• **Extracted entries**:
━━━━━━━━

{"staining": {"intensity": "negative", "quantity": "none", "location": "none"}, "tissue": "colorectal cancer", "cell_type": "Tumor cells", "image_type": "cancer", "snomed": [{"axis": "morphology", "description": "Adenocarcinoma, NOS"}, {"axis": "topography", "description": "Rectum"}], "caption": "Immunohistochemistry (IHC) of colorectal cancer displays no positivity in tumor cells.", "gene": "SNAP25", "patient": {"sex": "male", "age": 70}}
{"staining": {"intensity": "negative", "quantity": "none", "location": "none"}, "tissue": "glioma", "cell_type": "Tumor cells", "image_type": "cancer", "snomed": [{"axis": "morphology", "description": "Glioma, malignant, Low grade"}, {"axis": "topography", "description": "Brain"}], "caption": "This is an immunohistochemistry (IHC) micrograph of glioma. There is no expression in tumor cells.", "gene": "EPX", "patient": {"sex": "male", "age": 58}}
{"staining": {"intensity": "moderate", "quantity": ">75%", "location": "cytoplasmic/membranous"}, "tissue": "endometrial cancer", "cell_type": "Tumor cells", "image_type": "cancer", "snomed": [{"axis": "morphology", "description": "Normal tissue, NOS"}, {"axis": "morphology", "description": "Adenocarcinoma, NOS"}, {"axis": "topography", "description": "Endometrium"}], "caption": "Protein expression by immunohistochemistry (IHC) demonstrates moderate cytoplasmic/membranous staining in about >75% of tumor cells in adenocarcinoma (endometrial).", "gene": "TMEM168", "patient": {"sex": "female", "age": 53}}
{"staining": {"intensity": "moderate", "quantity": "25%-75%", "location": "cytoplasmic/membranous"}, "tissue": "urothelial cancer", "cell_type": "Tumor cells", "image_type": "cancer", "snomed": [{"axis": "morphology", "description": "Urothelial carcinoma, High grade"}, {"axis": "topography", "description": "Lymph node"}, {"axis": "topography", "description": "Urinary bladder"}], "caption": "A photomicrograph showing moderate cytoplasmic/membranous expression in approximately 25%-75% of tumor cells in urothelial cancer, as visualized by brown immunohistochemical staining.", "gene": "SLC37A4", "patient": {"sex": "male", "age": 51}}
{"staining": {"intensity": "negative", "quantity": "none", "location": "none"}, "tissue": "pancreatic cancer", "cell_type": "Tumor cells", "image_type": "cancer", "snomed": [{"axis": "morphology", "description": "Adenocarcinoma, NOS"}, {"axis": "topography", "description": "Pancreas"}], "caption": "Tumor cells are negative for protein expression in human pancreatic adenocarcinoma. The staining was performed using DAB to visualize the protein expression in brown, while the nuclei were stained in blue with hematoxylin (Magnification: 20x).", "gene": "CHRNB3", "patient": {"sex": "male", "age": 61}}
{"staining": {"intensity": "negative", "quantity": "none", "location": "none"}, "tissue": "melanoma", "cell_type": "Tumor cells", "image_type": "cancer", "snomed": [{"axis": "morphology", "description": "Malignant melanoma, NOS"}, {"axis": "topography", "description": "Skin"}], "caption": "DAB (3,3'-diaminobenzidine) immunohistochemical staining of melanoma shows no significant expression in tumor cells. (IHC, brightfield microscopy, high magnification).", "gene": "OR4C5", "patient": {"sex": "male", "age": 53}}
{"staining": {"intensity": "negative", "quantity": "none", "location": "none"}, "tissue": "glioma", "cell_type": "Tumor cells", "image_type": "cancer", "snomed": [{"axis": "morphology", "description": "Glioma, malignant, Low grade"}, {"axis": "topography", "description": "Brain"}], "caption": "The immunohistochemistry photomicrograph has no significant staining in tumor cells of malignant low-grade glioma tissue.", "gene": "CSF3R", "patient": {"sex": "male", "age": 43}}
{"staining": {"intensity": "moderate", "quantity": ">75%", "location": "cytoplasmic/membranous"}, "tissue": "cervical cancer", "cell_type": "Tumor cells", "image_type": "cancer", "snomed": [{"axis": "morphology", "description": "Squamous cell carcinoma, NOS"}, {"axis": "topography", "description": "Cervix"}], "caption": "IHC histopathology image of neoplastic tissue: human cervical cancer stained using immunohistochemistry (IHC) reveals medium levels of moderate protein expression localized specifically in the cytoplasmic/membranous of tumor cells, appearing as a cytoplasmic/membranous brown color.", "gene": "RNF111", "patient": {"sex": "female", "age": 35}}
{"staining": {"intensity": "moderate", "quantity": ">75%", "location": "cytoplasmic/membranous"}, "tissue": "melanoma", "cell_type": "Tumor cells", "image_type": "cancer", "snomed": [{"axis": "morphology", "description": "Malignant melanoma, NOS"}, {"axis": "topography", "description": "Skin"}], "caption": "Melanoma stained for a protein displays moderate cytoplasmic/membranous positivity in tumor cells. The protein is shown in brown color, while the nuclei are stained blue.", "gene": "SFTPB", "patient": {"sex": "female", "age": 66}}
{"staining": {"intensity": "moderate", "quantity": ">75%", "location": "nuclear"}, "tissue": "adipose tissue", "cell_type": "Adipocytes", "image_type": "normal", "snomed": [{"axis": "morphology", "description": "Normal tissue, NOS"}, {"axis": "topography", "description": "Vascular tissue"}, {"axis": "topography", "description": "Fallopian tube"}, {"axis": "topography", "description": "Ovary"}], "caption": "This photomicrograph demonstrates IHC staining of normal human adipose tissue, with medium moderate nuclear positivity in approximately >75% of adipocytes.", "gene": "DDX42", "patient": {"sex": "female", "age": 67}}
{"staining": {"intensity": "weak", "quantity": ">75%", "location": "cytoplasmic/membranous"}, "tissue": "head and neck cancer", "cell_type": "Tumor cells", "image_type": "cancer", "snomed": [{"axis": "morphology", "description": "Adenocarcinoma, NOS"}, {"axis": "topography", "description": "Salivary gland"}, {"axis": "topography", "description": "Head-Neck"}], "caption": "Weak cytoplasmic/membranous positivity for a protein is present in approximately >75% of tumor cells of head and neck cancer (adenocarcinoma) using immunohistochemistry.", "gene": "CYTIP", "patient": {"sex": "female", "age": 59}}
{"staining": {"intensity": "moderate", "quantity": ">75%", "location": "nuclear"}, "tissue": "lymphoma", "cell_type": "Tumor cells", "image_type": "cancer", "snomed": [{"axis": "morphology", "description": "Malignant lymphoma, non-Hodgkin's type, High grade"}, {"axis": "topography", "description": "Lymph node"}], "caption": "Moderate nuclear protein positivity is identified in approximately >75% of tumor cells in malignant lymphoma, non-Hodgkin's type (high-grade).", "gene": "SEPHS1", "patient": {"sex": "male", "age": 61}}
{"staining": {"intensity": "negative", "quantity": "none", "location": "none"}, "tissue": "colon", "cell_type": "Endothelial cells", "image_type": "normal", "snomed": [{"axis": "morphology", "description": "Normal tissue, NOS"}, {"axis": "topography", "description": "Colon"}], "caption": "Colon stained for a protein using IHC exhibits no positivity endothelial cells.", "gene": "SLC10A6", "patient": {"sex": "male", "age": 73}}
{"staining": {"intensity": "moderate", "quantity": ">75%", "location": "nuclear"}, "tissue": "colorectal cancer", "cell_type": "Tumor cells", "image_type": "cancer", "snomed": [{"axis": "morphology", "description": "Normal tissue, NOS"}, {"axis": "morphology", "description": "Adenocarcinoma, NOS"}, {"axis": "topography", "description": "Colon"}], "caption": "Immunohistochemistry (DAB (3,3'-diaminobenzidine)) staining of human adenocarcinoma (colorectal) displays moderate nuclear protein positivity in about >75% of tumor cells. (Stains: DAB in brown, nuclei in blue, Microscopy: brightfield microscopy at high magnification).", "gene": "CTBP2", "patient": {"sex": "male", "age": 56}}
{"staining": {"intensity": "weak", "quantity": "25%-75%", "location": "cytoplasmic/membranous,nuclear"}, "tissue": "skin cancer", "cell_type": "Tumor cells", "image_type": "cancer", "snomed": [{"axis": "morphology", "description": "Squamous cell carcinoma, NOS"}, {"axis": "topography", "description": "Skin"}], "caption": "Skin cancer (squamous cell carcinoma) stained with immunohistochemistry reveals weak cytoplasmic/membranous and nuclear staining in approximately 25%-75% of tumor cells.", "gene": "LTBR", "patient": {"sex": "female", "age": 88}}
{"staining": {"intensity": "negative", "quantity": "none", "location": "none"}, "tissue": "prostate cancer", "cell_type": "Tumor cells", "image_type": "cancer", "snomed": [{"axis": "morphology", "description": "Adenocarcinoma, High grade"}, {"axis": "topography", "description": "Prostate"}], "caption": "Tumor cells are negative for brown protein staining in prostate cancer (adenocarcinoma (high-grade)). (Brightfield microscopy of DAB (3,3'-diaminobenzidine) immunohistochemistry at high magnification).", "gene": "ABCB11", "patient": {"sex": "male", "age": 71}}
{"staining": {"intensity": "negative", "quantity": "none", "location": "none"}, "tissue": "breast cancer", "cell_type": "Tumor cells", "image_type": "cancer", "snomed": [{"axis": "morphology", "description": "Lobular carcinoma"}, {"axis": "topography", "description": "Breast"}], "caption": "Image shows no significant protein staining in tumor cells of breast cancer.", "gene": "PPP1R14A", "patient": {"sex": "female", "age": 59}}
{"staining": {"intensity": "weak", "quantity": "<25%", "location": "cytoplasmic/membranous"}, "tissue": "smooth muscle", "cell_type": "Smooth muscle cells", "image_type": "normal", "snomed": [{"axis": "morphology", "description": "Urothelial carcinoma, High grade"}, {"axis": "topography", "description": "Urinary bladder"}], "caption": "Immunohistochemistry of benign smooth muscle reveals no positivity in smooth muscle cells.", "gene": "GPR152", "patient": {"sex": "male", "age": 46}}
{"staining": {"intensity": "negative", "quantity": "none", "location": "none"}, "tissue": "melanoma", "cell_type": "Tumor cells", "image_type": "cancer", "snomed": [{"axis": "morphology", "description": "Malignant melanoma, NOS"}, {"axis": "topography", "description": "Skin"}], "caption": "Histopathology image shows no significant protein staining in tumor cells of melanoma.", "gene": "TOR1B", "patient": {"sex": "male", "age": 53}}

━━━━━━━━

• **Instructions for the task**:
Start with the line above that contains "(DAB (3,3'-diaminobenzidine)) staining" and stop after the line that contains "cancer (squamous cell". Output those lines exactly, and only those.

• **Written solution**:
{"staining": {"intensity": "moderate", "quantity": ">75%", "location": "nuclear"}, "tissue": "colorectal cancer", "cell_type": "Tumor cells", "image_type": "cancer", "snomed": [{"axis": "morphology", "description": "Normal tissue, NOS"}, {"axis": "morphology", "description": "Adenocarcinoma, NOS"}, {"axis": "topography", "description": "Colon"}], "caption": "Immunohistochemistry (DAB (3,3'-diaminobenzidine)) staining of human adenocarcinoma (colorectal) displays moderate nuclear protein positivity in about >75% of tumor cells. (Stains: DAB in brown, nuclei in blue, Microscopy: brightfield microscopy at high magnification).", "gene": "CTBP2", "patient": {"sex": "male", "age": 56}}
{"staining": {"intensity": "weak", "quantity": "25%-75%", "location": "cytoplasmic/membranous,nuclear"}, "tissue": "skin cancer", "cell_type": "Tumor cells", "image_type": "cancer", "snomed": [{"axis": "morphology", "description": "Squamous cell carcinoma, NOS"}, {"axis": "topography", "description": "Skin"}], "caption": "Skin cancer (squamous cell carcinoma) stained with immunohistochemistry reveals weak cytoplasmic/membranous and nuclear staining in approximately 25%-75% of tumor cells.", "gene": "LTBR", "patient": {"sex": "female", "age": 88}}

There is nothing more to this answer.